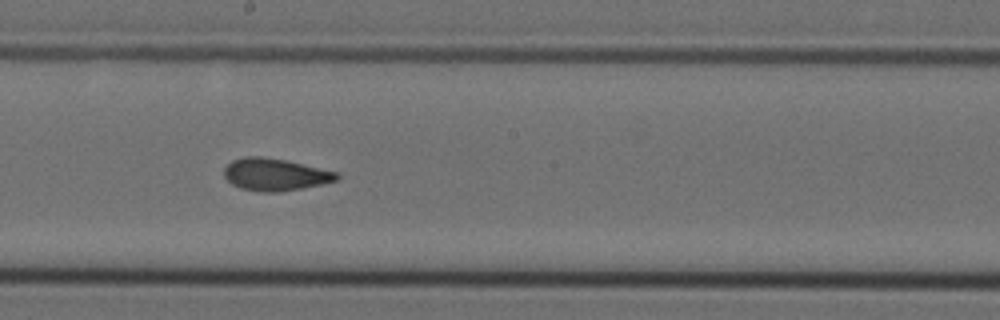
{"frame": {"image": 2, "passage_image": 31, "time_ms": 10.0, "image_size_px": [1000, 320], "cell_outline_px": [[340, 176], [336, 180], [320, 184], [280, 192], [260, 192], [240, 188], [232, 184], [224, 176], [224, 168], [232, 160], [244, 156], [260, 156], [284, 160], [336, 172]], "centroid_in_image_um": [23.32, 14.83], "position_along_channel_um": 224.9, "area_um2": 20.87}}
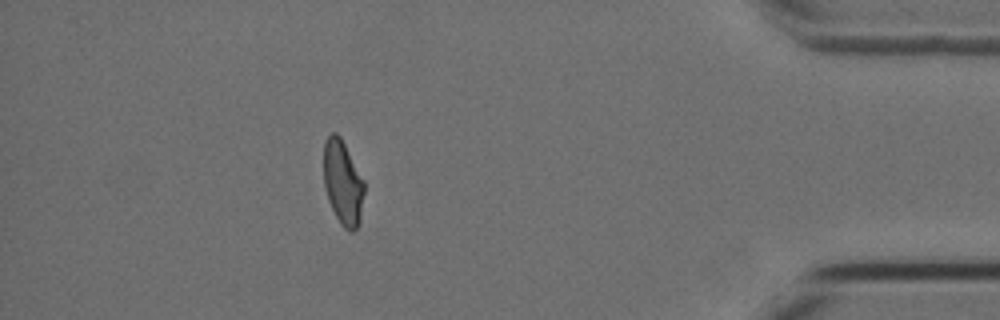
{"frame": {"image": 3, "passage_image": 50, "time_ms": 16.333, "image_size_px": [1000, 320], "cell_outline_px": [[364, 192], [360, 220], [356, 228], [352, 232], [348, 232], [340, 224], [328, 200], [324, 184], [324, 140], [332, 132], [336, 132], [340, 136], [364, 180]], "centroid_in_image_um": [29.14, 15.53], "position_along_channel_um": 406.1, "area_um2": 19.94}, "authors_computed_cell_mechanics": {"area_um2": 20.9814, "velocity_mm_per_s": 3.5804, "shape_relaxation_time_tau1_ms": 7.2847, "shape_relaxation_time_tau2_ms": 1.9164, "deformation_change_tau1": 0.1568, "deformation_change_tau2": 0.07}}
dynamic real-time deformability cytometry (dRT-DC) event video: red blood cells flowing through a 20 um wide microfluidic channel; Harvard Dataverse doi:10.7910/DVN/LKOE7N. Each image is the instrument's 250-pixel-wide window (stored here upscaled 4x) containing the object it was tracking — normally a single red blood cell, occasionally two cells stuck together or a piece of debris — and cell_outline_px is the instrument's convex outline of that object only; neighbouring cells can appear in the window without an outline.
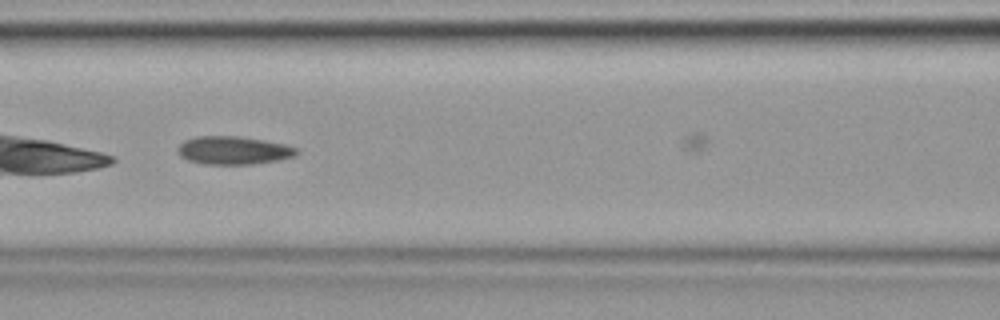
{"species": "common noctule bat (a hibernating species)", "species_latin": "Nyctalus noctula", "temperature_condition": "cold", "stored_images_in_passage": 13, "camera_frame_rate_fps": 3000, "um_per_image_px": 0.085, "animal": {"sex": "female", "body_mass_g": 19.9}, "frame": {"image": 1, "passage_image": 10, "time_ms": 3.0, "image_size_px": [1000, 320], "cell_outline_px": [[300, 152], [296, 156], [280, 160], [252, 164], [204, 164], [188, 160], [180, 156], [176, 148], [184, 140], [196, 136], [240, 136], [264, 140], [284, 144], [296, 148]], "centroid_in_image_um": [19.85, 12.78], "position_along_channel_um": 146.8, "area_um2": 19.65}}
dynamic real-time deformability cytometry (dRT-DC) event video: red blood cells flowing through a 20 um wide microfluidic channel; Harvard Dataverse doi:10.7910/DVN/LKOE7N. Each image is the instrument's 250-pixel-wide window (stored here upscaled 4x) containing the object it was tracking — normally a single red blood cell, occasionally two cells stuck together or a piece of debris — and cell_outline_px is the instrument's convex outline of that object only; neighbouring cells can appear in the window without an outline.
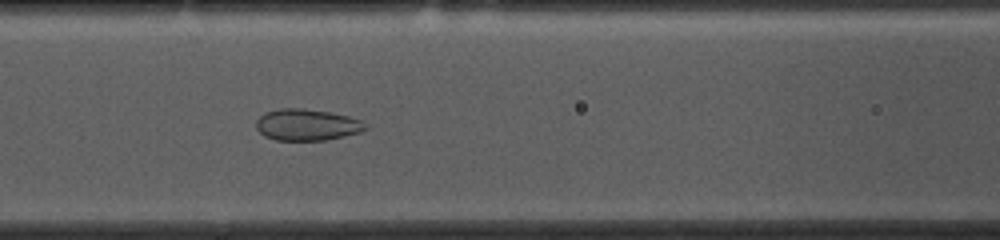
{"species": "common noctule bat (a hibernating species)", "species_latin": "Nyctalus noctula", "temperature_condition": "cold", "stored_images_in_passage": 53, "camera_frame_rate_fps": 3000, "um_per_image_px": 0.085, "animal": {"sex": "female", "body_mass_g": 10.0, "forearm_length_mm": 53.1}, "frame": {"image": 1, "passage_image": 21, "time_ms": 6.667, "image_size_px": [1000, 240], "cell_outline_px": [[368, 128], [360, 132], [344, 136], [324, 140], [276, 140], [264, 136], [256, 128], [256, 120], [264, 112], [280, 108], [300, 108], [328, 112], [348, 116], [360, 120], [368, 124]], "centroid_in_image_um": [26.08, 10.6], "position_along_channel_um": 140.5, "area_um2": 20.06}}
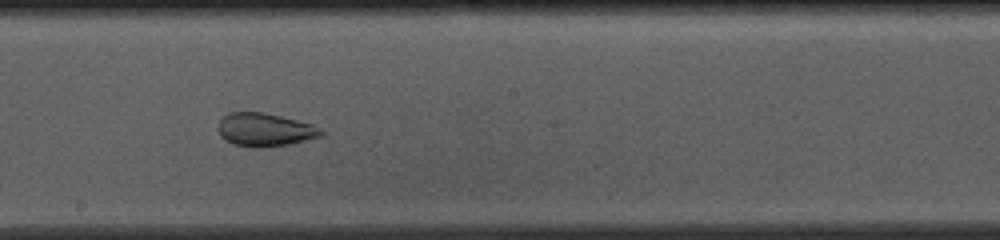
{"frame": {"image": 2, "passage_image": 28, "time_ms": 9.0, "image_size_px": [1000, 240], "cell_outline_px": [[324, 132], [320, 136], [288, 144], [260, 148], [256, 148], [232, 144], [224, 140], [220, 136], [220, 120], [228, 112], [264, 112], [312, 124], [320, 128]], "centroid_in_image_um": [22.49, 11.03], "position_along_channel_um": 225.7, "area_um2": 19.77}}
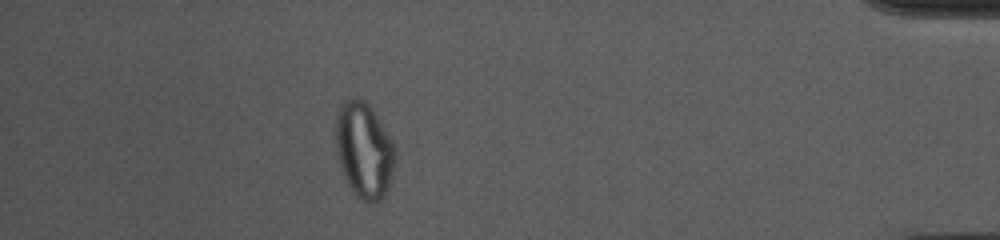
{"frame": {"image": 3, "passage_image": 47, "time_ms": 15.333, "image_size_px": [1000, 240], "cell_outline_px": [[396, 152], [392, 176], [388, 188], [384, 196], [376, 204], [368, 204], [356, 196], [348, 184], [340, 168], [336, 152], [336, 112], [340, 104], [344, 100], [356, 96], [364, 100], [372, 108], [392, 140], [396, 148]], "centroid_in_image_um": [30.94, 12.77], "position_along_channel_um": 404.3, "area_um2": 33.7}, "authors_computed_cell_mechanics": {"area_um2": 27.5128, "velocity_mm_per_s": 3.6554, "shape_relaxation_time_tau1_ms": null, "shape_relaxation_time_tau2_ms": 0.9558, "deformation_change_tau1": null, "deformation_change_tau2": 0.061}}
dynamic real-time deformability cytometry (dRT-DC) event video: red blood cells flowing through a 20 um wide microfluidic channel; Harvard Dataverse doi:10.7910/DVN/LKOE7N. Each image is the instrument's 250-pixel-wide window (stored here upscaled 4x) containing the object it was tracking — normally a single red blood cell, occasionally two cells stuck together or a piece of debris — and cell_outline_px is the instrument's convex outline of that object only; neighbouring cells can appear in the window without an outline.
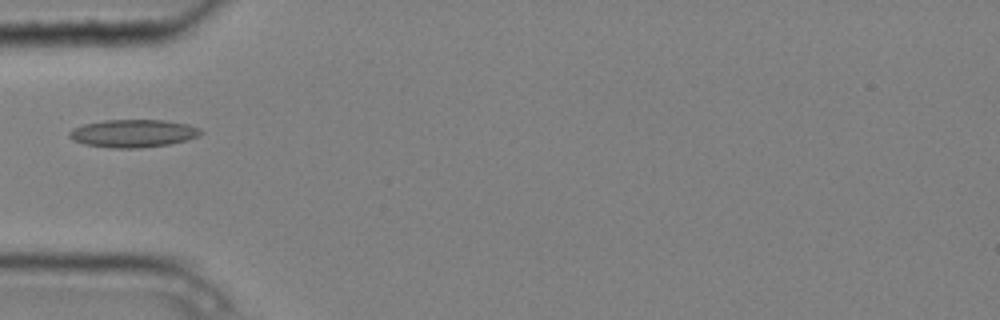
{"species": "common noctule bat (a hibernating species)", "species_latin": "Nyctalus noctula", "temperature_condition": "cold", "stored_images_in_passage": 5, "camera_frame_rate_fps": 3000, "um_per_image_px": 0.085, "animal": {"sex": "male", "body_mass_g": 20.4}, "frame": {"image": 1, "passage_image": 5, "time_ms": 1.333, "image_size_px": [1000, 320], "cell_outline_px": [[204, 132], [188, 140], [168, 144], [140, 148], [112, 148], [84, 144], [72, 140], [68, 136], [68, 132], [72, 128], [84, 124], [104, 120], [164, 120], [188, 124], [200, 128]], "centroid_in_image_um": [11.3, 11.33], "position_along_channel_um": 73.7, "area_um2": 21.39}}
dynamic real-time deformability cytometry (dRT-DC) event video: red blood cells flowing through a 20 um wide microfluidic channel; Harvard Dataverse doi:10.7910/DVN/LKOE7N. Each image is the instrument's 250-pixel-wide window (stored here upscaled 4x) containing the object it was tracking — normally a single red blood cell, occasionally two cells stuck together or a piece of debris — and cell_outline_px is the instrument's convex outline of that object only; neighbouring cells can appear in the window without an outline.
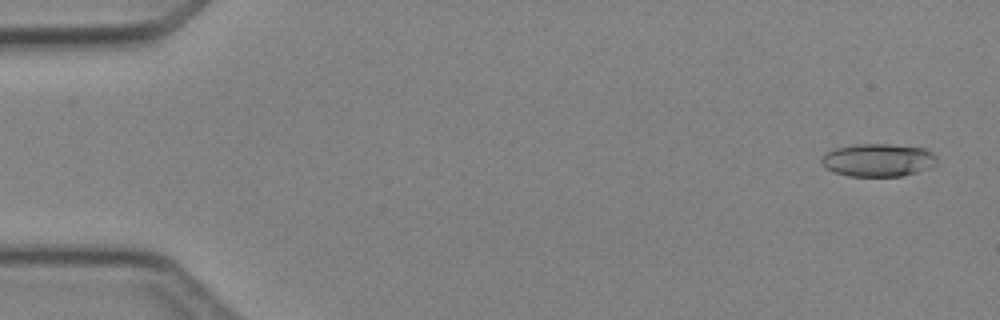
{"species": "Egyptian fruit bat (a non-hibernating species)", "species_latin": "Rousettus aegyptiacus", "temperature_condition": "cold", "stored_images_in_passage": 6, "camera_frame_rate_fps": 3000, "um_per_image_px": 0.085, "animal": {"sex": "female"}, "frame": {"image": 1, "passage_image": 1, "time_ms": 0.0, "image_size_px": [1000, 320], "cell_outline_px": [[936, 164], [928, 168], [916, 172], [900, 176], [848, 176], [836, 172], [820, 164], [820, 160], [828, 152], [836, 148], [856, 144], [892, 144], [924, 148], [932, 152], [936, 156]], "centroid_in_image_um": [74.65, 13.6], "position_along_channel_um": 10.3, "area_um2": 21.96}}
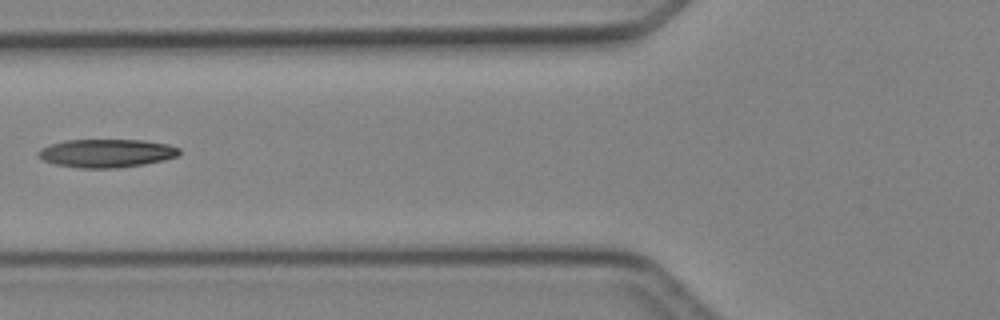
{"frame": {"image": 2, "passage_image": 5, "time_ms": 5.667, "image_size_px": [1000, 320], "cell_outline_px": [[180, 156], [164, 160], [144, 164], [116, 168], [80, 168], [52, 164], [44, 160], [36, 152], [40, 148], [64, 140], [144, 140], [168, 144], [180, 148]], "centroid_in_image_um": [9.07, 13.02], "position_along_channel_um": 116.7, "area_um2": 23.41}}
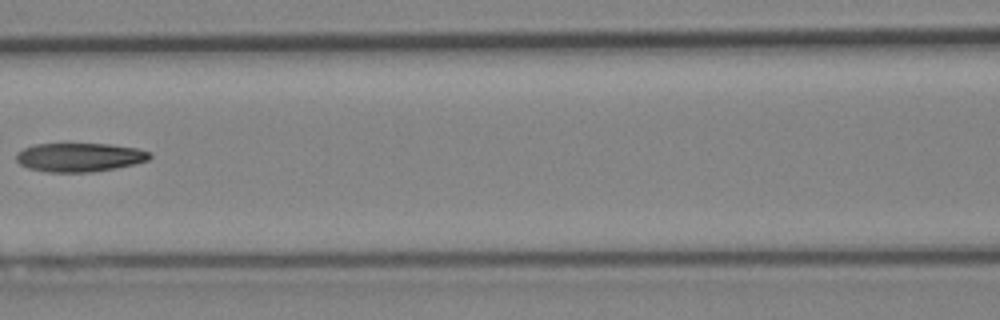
{"frame": {"image": 3, "passage_image": 6, "time_ms": 6.667, "image_size_px": [1000, 320], "cell_outline_px": [[152, 156], [148, 160], [132, 164], [112, 168], [88, 172], [48, 172], [28, 168], [20, 164], [16, 160], [16, 156], [24, 148], [36, 144], [108, 144], [136, 148], [152, 152]], "centroid_in_image_um": [6.76, 13.36], "position_along_channel_um": 159.8, "area_um2": 22.08}}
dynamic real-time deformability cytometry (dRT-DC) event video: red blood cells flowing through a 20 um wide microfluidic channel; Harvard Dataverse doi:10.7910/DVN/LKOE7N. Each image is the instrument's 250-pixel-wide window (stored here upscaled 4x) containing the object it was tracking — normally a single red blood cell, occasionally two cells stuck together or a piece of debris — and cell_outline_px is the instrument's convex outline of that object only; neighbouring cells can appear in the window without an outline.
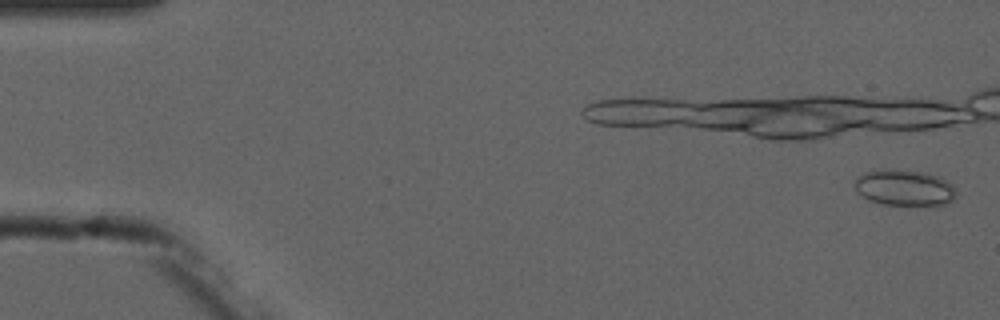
{"species": "common noctule bat (a hibernating species)", "species_latin": "Nyctalus noctula", "temperature_condition": "cold", "stored_images_in_passage": 2, "camera_frame_rate_fps": 3000, "um_per_image_px": 0.085, "animal": {"sex": "male", "forearm_length_mm": 52.5}, "frame": {"image": 1, "passage_image": 2, "time_ms": 1.333, "image_size_px": [1000, 320], "cell_outline_px": [[956, 196], [948, 204], [936, 208], [880, 204], [868, 200], [856, 192], [852, 184], [864, 172], [876, 168], [892, 168], [928, 172], [940, 176], [952, 184], [956, 192]], "centroid_in_image_um": [76.9, 15.98], "position_along_channel_um": 8.1, "area_um2": 22.77}}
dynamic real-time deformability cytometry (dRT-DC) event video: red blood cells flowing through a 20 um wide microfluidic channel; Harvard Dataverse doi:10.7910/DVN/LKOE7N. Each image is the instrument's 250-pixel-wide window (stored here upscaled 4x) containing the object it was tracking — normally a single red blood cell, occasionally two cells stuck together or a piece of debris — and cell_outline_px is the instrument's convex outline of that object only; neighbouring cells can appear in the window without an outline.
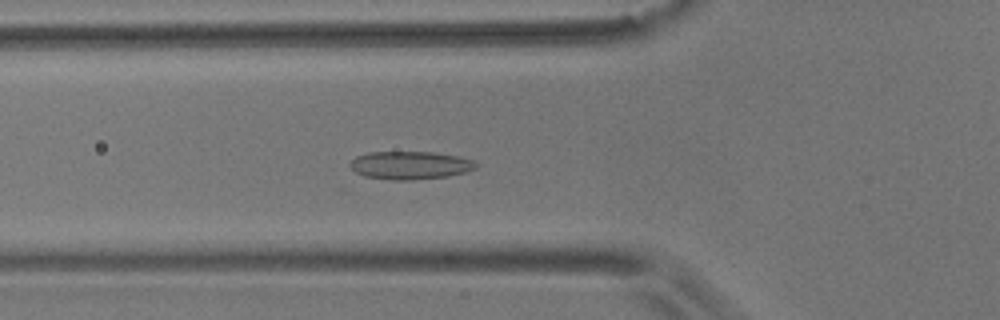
{"species": "common noctule bat (a hibernating species)", "species_latin": "Nyctalus noctula", "temperature_condition": "room temperature", "stored_images_in_passage": 56, "camera_frame_rate_fps": 3000, "um_per_image_px": 0.085, "animal": {"sex": "male", "body_mass_g": 17.9}, "frame": {"image": 1, "passage_image": 20, "time_ms": 6.333, "image_size_px": [1000, 320], "cell_outline_px": [[480, 164], [476, 168], [464, 172], [448, 176], [412, 180], [392, 180], [364, 176], [356, 172], [348, 164], [356, 156], [368, 152], [432, 152], [460, 156], [476, 160]], "centroid_in_image_um": [34.9, 14.04], "position_along_channel_um": 90.9, "area_um2": 20.75}}
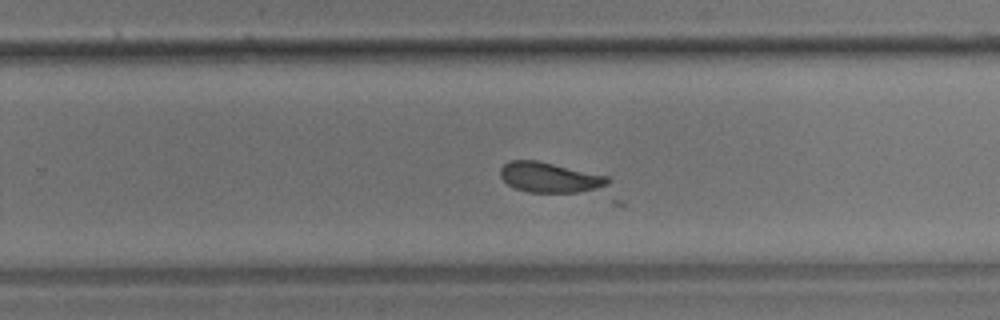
{"frame": {"image": 2, "passage_image": 36, "time_ms": 11.667, "image_size_px": [1000, 320], "cell_outline_px": [[612, 180], [608, 188], [576, 192], [528, 192], [516, 188], [508, 184], [500, 176], [500, 168], [508, 160], [536, 160], [608, 176]], "centroid_in_image_um": [46.79, 15.08], "position_along_channel_um": 283.0, "area_um2": 19.07}}
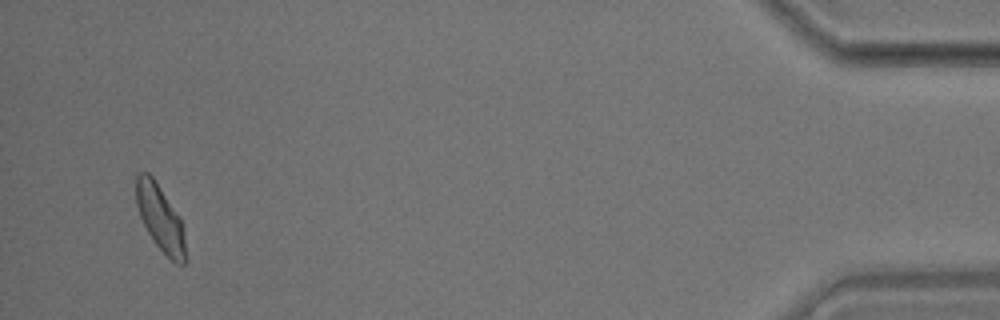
{"frame": {"image": 3, "passage_image": 54, "time_ms": 17.667, "image_size_px": [1000, 320], "cell_outline_px": [[184, 264], [176, 264], [156, 244], [148, 232], [140, 216], [136, 204], [136, 176], [140, 172], [148, 172], [152, 176], [180, 216], [184, 232]], "centroid_in_image_um": [13.61, 18.49], "position_along_channel_um": 421.6, "area_um2": 18.61}}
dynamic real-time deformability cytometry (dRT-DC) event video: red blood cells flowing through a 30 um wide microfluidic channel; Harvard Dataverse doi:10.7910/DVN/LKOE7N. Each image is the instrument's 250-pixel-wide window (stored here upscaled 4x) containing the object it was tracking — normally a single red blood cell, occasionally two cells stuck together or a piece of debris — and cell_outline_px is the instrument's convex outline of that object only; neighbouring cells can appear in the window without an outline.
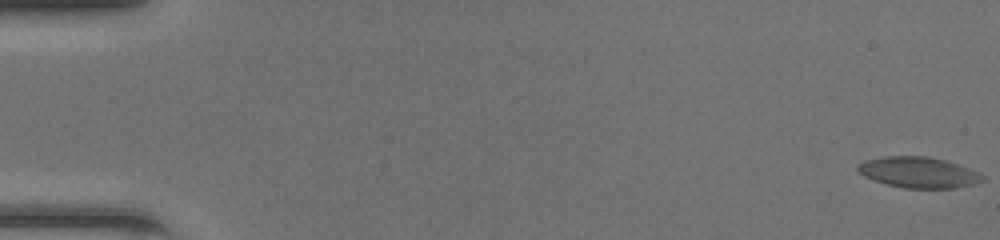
{"species": "common noctule bat (a hibernating species)", "species_latin": "Nyctalus noctula", "temperature_condition": "room temperature", "stored_images_in_passage": 49, "camera_frame_rate_fps": 3000, "um_per_image_px": 0.085, "animal": {"sex": "female", "body_mass_g": 20.0, "forearm_length_mm": 54.0}, "frame": {"image": 1, "passage_image": 1, "time_ms": 0.0, "image_size_px": [1000, 240], "cell_outline_px": [[984, 180], [972, 184], [956, 188], [904, 188], [888, 184], [864, 176], [856, 168], [864, 160], [884, 156], [928, 156], [944, 160], [980, 172], [984, 176]], "centroid_in_image_um": [78.09, 14.65], "position_along_channel_um": 6.9, "area_um2": 22.2}}
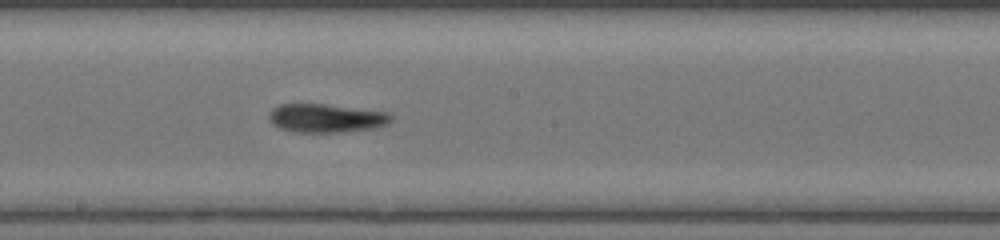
.....
▶ [Task to carry out]:
Copy out exactly the lines between the line containing "through a 30" and the end of the entries, including both, and leave the pictures behind.

▶ [Output for this exercise]:
dynamic real-time deformability cytometry (dRT-DC) event video: red blood cells flowing through a 30 um wide microfluidic channel; Harvard Dataverse doi:10.7910/DVN/LKOE7N. Each image is the instrument's 250-pixel-wide window (stored here upscaled 4x) containing the object it was tracking — normally a single red blood cell, occasionally two cells stuck together or a piece of debris — and cell_outline_px is the instrument's convex outline of that object only; neighbouring cells can appear in the window without an outline.
{"species": "common noctule bat (a hibernating species)", "species_latin": "Nyctalus noctula", "temperature_condition": "room temperature", "stored_images_in_passage": 49, "camera_frame_rate_fps": 3000, "um_per_image_px": 0.085, "animal": {"sex": "female", "body_mass_g": 20.0, "forearm_length_mm": 54.0}, "frame": {"image": 1, "passage_image": 1, "time_ms": 0.0, "image_size_px": [1000, 240], "cell_outline_px": [[984, 180], [972, 184], [956, 188], [904, 188], [888, 184], [864, 176], [856, 168], [864, 160], [884, 156], [928, 156], [944, 160], [980, 172], [984, 176]], "centroid_in_image_um": [78.09, 14.65], "position_along_channel_um": 6.9, "area_um2": 22.2}}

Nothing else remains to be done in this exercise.